What would you say is the skill you most need to improve?
Letting go! I am a perfectionist to the core and I’ve realized it can be a negative trait. I need to learn to let go of the little things and concentrate on what actually needs to be done in the moment.
What’s your ultimate dream job? Do you plan to expand your business in the future?
I’m lucky enough to say it’s what I’m doing. We hope to build up our market garden and expand our compost production, but at the end of the day, if my business can support me and my partner, I can’t think of anything I’d rather be doing.
What does success look like to you?
Success is being able to spend time doing the things you love, whether it be work, travel, or something creative. I’d rather love my job, have a small house, an older car and a reasonable lifestyle than work myself to death for material objects. Those things have never brought me joy.
What helps you wind down and manage stress?

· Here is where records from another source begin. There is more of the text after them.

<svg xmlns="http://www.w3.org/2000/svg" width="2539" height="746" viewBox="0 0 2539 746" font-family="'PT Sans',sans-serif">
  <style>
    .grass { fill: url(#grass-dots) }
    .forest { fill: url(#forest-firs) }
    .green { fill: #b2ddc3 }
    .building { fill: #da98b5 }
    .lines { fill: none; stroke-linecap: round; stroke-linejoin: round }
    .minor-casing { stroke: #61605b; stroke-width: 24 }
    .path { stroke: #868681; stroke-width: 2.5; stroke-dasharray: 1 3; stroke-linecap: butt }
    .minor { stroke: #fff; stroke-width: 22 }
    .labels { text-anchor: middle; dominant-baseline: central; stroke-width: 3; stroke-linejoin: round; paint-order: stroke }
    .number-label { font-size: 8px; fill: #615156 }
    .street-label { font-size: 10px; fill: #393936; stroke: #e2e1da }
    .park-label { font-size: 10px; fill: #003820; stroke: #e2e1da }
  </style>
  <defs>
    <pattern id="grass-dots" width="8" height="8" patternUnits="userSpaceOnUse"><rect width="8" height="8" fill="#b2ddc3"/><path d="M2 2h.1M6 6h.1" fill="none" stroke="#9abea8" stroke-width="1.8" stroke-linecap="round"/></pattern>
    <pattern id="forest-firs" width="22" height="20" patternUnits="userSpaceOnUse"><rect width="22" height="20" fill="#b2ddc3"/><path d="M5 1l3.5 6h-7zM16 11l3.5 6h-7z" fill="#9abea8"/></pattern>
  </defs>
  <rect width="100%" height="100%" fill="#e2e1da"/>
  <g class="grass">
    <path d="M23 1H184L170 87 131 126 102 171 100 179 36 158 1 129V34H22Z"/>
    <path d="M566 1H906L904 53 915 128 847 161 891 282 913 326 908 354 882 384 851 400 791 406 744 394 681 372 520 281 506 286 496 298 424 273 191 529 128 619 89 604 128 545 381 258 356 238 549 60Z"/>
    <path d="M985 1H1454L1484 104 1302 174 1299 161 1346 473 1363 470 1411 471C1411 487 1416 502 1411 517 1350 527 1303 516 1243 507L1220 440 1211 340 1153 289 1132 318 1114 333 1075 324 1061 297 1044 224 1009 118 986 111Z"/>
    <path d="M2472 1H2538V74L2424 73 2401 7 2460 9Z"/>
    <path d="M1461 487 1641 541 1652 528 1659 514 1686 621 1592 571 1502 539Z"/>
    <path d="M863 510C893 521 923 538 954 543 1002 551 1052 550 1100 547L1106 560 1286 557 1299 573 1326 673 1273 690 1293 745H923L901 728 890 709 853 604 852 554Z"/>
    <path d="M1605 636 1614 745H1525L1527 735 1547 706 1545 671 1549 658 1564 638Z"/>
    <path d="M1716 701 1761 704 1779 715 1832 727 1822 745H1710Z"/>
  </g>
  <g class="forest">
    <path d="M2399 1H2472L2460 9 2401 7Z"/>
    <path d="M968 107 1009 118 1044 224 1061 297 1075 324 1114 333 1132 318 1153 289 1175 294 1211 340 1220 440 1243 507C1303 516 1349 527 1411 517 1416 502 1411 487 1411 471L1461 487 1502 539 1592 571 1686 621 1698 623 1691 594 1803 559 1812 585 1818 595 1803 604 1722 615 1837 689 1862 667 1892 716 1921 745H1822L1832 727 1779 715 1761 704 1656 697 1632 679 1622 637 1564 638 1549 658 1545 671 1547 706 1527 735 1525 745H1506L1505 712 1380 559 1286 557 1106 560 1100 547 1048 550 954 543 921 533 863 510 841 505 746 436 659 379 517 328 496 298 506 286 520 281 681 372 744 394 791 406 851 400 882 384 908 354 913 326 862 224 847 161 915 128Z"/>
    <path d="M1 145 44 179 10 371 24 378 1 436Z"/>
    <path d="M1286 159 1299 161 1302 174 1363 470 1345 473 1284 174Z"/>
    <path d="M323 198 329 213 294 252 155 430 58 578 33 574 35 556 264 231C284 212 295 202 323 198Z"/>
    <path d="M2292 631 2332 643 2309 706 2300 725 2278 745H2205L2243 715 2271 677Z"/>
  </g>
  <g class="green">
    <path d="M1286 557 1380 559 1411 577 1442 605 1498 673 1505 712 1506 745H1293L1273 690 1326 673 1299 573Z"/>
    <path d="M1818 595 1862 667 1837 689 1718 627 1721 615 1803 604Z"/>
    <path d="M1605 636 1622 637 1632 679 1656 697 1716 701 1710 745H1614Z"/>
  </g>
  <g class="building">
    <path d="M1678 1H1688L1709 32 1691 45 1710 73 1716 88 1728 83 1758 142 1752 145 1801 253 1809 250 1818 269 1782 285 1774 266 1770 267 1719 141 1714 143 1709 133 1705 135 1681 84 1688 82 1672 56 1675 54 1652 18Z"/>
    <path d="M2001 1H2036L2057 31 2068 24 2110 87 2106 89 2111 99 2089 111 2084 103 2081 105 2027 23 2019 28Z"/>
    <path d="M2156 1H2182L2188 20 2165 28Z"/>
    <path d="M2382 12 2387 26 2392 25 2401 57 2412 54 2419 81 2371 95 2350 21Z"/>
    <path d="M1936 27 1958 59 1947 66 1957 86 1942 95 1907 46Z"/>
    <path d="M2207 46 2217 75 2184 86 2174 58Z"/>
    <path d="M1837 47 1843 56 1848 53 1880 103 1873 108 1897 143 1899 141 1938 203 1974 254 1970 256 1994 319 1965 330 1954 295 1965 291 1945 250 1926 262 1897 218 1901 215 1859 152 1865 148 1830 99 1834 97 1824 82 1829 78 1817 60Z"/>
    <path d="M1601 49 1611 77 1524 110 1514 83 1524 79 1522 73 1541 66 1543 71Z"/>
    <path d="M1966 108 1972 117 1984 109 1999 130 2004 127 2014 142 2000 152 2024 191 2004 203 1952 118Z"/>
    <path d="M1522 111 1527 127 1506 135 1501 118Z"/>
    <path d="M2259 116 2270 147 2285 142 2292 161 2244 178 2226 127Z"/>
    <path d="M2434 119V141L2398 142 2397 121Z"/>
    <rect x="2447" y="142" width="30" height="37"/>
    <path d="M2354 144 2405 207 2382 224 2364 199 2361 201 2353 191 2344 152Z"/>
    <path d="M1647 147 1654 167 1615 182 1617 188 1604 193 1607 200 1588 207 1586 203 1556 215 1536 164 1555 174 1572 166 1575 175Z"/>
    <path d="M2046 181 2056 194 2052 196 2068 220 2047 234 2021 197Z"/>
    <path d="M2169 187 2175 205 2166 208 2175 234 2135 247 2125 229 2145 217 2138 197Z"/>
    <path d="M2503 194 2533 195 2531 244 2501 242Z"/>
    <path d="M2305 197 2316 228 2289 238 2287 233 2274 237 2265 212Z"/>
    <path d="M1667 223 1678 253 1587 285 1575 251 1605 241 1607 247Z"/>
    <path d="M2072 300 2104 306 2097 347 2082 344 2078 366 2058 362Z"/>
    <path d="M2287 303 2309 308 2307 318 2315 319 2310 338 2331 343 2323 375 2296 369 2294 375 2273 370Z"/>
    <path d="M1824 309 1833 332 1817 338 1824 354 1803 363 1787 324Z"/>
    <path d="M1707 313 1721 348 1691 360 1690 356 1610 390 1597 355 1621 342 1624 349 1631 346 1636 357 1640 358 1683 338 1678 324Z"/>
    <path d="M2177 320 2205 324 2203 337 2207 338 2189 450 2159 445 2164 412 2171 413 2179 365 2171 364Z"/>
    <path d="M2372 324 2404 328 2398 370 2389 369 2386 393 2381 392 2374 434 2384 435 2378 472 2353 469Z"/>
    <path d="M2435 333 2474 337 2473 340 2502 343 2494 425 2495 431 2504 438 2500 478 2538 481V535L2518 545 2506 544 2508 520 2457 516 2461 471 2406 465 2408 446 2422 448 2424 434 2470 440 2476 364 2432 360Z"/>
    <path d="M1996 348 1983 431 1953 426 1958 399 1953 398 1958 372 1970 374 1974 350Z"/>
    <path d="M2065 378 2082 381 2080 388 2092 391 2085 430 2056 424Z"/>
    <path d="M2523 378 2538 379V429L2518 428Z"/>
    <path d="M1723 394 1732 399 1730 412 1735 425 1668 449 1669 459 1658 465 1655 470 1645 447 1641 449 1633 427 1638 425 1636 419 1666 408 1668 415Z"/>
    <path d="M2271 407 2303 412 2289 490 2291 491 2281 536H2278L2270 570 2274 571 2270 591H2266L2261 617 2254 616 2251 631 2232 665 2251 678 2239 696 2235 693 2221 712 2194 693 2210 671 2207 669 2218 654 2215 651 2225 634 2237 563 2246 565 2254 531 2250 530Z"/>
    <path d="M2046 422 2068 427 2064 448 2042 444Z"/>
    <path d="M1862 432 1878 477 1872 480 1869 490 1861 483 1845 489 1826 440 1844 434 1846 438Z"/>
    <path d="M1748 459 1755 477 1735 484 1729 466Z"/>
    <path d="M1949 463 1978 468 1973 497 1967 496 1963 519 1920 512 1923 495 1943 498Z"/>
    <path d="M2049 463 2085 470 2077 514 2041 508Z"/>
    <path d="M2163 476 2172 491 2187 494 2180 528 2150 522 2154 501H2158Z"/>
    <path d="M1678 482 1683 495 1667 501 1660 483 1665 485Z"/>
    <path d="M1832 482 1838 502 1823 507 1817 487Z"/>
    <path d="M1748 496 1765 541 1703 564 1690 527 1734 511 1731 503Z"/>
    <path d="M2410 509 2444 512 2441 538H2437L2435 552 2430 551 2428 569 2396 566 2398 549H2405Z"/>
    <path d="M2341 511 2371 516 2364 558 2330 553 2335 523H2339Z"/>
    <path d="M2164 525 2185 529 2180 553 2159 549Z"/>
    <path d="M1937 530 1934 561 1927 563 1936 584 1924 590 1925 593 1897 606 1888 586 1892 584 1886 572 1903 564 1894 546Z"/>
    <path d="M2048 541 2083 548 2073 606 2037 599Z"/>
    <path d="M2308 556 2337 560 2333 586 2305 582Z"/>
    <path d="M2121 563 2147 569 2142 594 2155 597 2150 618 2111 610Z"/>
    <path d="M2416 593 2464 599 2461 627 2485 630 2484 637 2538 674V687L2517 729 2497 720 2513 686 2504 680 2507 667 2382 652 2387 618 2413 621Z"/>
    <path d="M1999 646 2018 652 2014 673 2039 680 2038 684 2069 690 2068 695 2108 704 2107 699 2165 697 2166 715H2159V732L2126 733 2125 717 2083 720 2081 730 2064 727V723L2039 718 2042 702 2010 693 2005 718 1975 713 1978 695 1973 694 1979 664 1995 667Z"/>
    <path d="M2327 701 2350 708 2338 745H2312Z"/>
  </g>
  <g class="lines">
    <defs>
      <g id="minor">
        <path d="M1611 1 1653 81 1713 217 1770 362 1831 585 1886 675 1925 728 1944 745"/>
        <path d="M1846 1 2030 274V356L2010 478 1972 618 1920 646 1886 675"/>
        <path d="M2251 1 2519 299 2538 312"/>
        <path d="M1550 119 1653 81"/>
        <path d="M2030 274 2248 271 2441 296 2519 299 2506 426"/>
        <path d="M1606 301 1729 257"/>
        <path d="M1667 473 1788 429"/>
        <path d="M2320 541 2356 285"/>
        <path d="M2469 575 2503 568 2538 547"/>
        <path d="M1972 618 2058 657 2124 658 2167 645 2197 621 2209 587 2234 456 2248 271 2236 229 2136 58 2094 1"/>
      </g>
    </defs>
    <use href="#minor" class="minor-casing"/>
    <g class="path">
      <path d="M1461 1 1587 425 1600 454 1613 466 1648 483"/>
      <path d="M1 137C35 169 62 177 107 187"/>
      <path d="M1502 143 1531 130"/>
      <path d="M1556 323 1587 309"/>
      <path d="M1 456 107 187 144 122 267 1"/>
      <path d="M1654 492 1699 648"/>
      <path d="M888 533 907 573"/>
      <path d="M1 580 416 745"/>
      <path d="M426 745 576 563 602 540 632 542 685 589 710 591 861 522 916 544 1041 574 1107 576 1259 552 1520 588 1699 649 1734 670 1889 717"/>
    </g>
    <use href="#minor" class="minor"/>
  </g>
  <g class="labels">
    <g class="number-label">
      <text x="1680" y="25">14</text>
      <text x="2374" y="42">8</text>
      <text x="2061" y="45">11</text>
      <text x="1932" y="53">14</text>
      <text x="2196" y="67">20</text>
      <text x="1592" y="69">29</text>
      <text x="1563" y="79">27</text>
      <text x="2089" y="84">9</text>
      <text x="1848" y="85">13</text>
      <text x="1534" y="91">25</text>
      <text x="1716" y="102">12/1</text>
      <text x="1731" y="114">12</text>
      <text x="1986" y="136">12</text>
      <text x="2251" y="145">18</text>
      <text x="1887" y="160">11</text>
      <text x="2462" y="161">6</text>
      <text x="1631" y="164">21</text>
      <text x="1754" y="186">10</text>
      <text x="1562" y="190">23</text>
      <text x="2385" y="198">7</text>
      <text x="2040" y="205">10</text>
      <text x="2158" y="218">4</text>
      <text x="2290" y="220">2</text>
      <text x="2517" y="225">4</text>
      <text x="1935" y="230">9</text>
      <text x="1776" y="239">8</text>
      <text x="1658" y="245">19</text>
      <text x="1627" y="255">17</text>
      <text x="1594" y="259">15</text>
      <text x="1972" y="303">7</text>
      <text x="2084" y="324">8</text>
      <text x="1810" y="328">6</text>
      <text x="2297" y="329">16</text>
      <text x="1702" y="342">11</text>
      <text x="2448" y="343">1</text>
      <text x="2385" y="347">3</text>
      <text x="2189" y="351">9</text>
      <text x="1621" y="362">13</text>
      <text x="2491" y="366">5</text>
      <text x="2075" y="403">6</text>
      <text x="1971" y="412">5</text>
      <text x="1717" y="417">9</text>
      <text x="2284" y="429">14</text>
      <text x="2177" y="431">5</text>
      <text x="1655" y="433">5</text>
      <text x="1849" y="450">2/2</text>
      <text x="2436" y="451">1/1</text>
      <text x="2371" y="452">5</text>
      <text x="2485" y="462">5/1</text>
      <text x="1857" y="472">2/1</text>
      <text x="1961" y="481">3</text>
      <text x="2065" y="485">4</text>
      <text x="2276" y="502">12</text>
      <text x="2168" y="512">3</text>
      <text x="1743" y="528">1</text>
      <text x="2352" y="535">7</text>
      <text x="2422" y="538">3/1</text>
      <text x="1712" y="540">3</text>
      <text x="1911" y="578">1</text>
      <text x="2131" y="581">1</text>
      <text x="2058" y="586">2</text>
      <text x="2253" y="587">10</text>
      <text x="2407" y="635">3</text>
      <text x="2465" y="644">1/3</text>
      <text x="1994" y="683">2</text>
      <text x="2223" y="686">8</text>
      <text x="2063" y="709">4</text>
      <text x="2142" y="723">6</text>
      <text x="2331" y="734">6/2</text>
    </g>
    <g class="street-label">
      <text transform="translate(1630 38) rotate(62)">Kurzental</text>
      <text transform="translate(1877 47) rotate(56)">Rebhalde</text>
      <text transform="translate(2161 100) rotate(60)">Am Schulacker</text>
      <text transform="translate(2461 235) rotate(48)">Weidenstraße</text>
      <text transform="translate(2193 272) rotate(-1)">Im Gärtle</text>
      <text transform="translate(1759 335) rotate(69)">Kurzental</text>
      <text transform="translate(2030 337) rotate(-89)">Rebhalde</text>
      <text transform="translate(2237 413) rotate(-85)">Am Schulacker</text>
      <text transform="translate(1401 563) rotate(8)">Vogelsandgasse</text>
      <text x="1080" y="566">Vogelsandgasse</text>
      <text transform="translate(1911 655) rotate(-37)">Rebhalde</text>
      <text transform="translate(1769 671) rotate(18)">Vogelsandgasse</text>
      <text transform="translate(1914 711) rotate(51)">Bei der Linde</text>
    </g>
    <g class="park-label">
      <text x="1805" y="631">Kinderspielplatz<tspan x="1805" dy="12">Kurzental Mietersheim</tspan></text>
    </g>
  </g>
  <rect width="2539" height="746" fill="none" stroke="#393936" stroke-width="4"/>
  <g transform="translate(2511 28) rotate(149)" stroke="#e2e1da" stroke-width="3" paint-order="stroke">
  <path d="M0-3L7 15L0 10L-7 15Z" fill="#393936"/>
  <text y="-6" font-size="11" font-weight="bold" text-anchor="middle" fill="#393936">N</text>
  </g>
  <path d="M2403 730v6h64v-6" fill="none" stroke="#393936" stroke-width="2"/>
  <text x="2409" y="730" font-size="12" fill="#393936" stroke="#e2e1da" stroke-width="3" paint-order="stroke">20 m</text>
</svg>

The beach is always a huge release for me. I practiced yoga regularly for close to a decade, and that helped immensely with stress, but I’ve gotten away from it in my first two years of business. When I’m extremely busy I try to take five minutes every day to stop, sit and breathe deeply. It’s not the same, but it makes a difference.
What are your goals for the future?
My partner Skyler and I are in the process of purchasing a 2-acre property in town, where we will be able to build a home and expand Dog Day. My main goal is to organize and streamline as much of my business as possible while keeping my expenses and lifestyle affordable, so Skyler and I can take time off every summer and winter to travel. I want to continue to grow my business and serve Saint Augustine, but never to the point where I miss out on the important experiences in life.
Career and/or life advice for other babes?
Pick a career that you love instead of one that looks impressive on paper. This process has taught me that I'd rather be broke and happy than wealthy and unfulfilled. At the end of the day, if you're passionate about your work, others will be drawn to you.